GİRİŞ
İnsanlığın var olduğu ilk andan beri yegane gayesi kendisini ifade edebilmektir. Bunun için bazen ses bazen görsellik kullanılmıştır. Öte yandan; bu ifade biçimi temel iletişimin ötesine geçtiği an ortaya insana fizyolojiden de öte psikolojik – ruhani bir iletişim sağlamıştır. Günümüze değin ilk önce mağaralara sonra tabletlere ve kağıtlara değin uzanan resim sanatı, yazılı ve yazısız edebi eserler, heykeller, müzikler, fotoğraflar ve filmler gibi sayılamayacak kadar uzun bir sanat ağacı ortaya çıkmıştır. İlk insanlar sanatın önemine varamasalar da ileride sanat ve sanat eseri ifade edilmeye çalışılmış ve anlamlara sahip olmuştur. Teknolojik gelişmeler, matbaanın icadı da dahil, bu sanat eserlerinin nasıl tanımlanacağına dair tartışmalar ortaya konulmuştur. Bu yazımda; Walter Benjamin’in “Tekniğin Olanaklarıyla Yeniden Üretilebildiği Çağda Sanat Yapıtı” adlı eserini baz alarak, yapay zeka alanında yaşanan gelişmeleri de dikkate alarak 21. yüzyıl sanat anlayışına dair yorum yapacağım.

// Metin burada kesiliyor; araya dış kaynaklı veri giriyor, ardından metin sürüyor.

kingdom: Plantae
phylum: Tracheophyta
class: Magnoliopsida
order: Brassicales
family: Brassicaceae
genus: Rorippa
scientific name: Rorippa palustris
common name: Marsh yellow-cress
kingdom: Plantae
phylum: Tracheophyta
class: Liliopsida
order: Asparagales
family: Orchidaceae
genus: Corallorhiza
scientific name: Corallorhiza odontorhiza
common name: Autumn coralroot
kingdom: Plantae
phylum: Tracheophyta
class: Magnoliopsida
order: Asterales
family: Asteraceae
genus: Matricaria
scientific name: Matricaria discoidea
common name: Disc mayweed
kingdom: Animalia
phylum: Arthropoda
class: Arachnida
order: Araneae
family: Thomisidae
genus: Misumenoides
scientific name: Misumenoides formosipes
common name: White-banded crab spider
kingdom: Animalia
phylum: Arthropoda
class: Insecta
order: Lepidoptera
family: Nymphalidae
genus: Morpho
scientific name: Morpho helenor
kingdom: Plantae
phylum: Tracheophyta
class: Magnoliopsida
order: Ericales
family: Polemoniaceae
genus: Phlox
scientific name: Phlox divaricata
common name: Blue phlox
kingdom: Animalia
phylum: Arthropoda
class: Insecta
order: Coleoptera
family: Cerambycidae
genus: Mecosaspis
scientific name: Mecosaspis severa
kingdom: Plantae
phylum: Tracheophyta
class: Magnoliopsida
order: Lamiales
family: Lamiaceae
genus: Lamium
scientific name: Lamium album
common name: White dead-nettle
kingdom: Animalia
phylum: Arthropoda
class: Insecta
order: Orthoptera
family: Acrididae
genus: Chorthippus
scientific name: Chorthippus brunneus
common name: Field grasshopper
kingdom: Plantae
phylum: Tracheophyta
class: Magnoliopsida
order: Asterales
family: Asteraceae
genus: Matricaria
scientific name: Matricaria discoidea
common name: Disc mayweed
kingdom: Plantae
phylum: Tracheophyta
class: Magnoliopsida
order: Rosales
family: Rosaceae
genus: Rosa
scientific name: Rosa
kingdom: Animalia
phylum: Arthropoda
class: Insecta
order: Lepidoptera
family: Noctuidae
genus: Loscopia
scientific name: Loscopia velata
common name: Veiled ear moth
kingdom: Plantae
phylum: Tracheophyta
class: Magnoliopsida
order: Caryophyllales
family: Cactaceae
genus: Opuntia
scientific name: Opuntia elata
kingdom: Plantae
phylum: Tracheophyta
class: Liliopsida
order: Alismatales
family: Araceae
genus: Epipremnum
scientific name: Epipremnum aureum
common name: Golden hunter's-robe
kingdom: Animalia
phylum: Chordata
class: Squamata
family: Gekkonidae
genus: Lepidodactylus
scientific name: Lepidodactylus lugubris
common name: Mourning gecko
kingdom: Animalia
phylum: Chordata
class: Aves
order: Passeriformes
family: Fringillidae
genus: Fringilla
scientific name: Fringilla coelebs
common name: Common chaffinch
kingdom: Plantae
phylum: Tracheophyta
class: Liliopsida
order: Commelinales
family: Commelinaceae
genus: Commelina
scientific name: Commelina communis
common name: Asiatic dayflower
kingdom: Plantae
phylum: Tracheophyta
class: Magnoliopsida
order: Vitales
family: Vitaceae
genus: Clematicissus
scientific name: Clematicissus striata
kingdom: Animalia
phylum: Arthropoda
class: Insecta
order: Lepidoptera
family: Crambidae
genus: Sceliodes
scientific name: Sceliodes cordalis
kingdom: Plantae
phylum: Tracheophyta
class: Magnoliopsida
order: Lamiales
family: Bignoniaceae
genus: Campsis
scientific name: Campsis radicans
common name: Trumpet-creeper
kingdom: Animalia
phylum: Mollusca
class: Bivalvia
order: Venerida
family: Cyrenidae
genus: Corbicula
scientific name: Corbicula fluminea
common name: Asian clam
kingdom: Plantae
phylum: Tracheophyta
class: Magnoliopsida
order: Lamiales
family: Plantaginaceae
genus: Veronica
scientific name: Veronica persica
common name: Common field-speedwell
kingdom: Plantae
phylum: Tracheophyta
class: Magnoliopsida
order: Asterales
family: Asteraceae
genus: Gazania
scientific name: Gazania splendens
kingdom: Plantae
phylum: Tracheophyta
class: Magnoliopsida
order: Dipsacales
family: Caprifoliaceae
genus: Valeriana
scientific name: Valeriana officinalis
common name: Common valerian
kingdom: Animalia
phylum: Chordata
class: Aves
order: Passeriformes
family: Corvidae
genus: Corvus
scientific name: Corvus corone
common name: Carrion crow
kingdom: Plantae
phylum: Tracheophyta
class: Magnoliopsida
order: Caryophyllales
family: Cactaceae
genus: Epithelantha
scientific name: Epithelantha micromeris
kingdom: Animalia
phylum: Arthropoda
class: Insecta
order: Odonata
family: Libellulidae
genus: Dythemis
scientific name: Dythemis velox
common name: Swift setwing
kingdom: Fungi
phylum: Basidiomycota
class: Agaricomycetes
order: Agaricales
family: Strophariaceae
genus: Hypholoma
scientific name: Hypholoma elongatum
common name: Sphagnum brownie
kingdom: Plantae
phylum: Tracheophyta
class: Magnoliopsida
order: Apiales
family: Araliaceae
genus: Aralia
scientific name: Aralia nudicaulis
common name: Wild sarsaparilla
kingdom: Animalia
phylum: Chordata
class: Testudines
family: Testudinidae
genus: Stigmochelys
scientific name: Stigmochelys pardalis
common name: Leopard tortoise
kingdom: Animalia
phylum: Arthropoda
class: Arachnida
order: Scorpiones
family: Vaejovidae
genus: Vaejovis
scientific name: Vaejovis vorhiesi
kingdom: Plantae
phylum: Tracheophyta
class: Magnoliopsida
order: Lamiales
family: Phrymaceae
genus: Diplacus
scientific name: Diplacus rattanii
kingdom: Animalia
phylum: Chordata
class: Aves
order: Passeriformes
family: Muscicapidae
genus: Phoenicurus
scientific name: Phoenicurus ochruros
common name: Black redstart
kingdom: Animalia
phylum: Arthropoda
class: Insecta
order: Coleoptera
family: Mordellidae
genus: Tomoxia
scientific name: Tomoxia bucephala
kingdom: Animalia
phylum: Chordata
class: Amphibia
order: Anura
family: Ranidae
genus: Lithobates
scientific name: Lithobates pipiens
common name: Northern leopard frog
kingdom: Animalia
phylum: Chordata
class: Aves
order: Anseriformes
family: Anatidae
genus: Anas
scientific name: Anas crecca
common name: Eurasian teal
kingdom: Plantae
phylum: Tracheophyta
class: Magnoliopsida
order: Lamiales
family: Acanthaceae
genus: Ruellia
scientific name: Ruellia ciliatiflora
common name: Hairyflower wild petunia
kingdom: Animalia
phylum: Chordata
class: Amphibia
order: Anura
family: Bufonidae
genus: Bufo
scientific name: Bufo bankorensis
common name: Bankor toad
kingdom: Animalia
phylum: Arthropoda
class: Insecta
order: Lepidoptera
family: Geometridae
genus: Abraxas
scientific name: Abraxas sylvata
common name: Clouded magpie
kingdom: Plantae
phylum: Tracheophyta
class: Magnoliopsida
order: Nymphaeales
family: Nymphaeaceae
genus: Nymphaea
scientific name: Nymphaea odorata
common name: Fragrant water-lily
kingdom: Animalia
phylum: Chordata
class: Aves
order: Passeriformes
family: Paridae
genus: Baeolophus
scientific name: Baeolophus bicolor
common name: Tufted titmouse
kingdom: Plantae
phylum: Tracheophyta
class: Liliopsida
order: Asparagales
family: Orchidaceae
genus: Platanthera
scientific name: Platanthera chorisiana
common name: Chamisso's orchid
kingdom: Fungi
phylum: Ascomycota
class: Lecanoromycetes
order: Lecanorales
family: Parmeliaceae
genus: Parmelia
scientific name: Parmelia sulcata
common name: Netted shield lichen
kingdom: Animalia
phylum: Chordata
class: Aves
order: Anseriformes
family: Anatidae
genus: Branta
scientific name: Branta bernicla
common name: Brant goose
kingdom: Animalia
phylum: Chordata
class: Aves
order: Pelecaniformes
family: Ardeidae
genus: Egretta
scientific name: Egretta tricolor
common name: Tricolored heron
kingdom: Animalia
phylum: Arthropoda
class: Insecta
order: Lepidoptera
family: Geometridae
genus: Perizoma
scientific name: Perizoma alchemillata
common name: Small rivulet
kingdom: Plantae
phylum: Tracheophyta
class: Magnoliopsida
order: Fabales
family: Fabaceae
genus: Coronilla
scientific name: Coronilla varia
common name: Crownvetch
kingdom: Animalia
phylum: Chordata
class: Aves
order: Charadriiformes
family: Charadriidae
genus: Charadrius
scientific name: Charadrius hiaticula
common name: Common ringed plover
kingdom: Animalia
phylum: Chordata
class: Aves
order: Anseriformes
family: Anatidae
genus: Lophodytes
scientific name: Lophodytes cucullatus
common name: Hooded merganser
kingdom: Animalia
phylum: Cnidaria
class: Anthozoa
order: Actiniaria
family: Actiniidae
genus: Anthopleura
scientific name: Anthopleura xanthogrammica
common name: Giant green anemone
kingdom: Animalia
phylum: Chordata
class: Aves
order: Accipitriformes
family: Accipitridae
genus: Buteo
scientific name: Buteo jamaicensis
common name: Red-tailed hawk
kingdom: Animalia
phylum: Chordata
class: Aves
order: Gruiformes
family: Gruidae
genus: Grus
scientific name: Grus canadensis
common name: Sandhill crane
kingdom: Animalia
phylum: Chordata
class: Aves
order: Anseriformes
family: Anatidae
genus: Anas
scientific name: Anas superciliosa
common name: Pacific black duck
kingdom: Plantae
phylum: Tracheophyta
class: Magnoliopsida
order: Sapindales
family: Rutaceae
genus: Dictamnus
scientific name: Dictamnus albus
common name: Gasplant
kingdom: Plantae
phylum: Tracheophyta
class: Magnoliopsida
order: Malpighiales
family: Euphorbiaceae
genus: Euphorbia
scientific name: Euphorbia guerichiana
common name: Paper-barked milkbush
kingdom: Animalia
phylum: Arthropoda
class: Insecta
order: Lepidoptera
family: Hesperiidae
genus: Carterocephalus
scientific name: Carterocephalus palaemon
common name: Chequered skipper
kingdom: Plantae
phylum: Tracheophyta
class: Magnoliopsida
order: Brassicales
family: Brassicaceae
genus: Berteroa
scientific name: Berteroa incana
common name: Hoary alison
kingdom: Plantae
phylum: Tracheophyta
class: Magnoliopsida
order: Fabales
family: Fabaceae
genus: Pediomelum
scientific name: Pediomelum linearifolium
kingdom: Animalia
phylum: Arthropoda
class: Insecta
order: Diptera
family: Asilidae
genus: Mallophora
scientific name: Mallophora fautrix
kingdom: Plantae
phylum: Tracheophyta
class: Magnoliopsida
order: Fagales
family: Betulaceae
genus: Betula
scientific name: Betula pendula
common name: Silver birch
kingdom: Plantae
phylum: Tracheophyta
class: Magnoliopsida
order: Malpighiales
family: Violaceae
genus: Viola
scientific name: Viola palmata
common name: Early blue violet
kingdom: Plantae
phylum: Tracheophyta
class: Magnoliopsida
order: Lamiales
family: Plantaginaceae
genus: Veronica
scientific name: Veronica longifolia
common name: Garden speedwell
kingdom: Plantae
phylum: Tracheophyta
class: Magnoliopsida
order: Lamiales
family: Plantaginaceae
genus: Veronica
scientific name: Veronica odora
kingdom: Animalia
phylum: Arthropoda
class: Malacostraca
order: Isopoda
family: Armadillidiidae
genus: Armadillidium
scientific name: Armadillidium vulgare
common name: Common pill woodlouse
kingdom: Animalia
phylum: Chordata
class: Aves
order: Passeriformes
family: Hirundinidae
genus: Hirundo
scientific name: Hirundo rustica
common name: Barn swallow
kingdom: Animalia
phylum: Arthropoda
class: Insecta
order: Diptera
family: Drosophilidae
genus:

WALTER BENJAMIN “TEKNİĞİN OLANAKLARIYLA YENİDEN ÜRETİLEBİLDİĞİ ÇAĞDA SANAT YAPITI” ESER ÖZETİ
Walter Benjamin’in “Tekniğin Olanaklarıyla Yeniden Üretilebildiği Çağda Sanat Yapıtı” adlı makalesi, teknolojik ilerlemenin sanatın üretim, dağıtım ve tüketimini nasıl etkilediğini inceler. Benjamin, sanatın özgünlüğünün teknolojik çoğaltma yoluyla kaybedildiğine inanır ve bu fikrini makalesinde açıklar. Teknolojik çoğaltmanın, bir sanat eserinin benzersizliğini ve özgünlüğünü yok ettiği, özel bir atmosferi olan aura’sını da kaybettirdiği belirtilir. Bu durum, bir sanat eserinin tarihi ve kültürel değerini de kaybetmesine neden olur. Makale, teknolojinin sanat eserlerinin yeniden üretilebilirliği üzerindeki etkisini vurgularken, aynı zamanda sanatın toplumsal etkisine de değinir. Teknolojinin sanatın dağıtımı ve tüketimi üzerindeki etkileri de ele alınır. Makale, sanatın özgünlüğü, benzersizliği ve aura’sı gibi kavramlar üzerinde düşünmeye ve sanatın toplumsal etkisi hakkında daha geniş bir bakış açısı kazanmaya yardımcı olmaktadır.
DEĞERLENDİRME
Benjamin’in makale boyunca vurgu yaptığı noktalardan bana göre en önemlilerin eserin biricikliği ve sürekliliği; yeniden üretim ve kopyaların sanat eserlerine etkisidir.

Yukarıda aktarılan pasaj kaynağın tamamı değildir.